§ **Problem details**:
Set down exactly the lines below, starting at the one that contains "Vanity Teen Exclusive: Nehuen" and ending at the one that contains "Alauzet by Nico Quinteros", with both of those lines included and nothing else.

Data extracted from a collection
------------------------

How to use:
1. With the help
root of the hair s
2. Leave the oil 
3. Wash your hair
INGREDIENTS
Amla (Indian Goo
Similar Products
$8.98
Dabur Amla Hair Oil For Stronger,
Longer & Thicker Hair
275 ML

------------------------

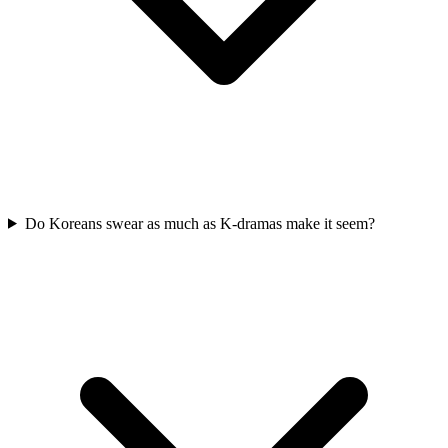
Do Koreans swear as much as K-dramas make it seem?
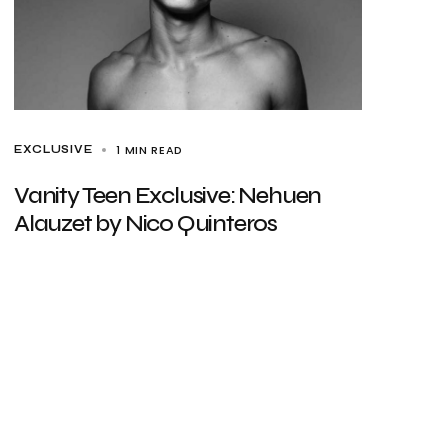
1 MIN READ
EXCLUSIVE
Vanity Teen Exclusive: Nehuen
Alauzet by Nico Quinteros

------------------------

§ **Written solution**:
Vanity Teen Exclusive: Nehuen
Alauzet by Nico Quinteros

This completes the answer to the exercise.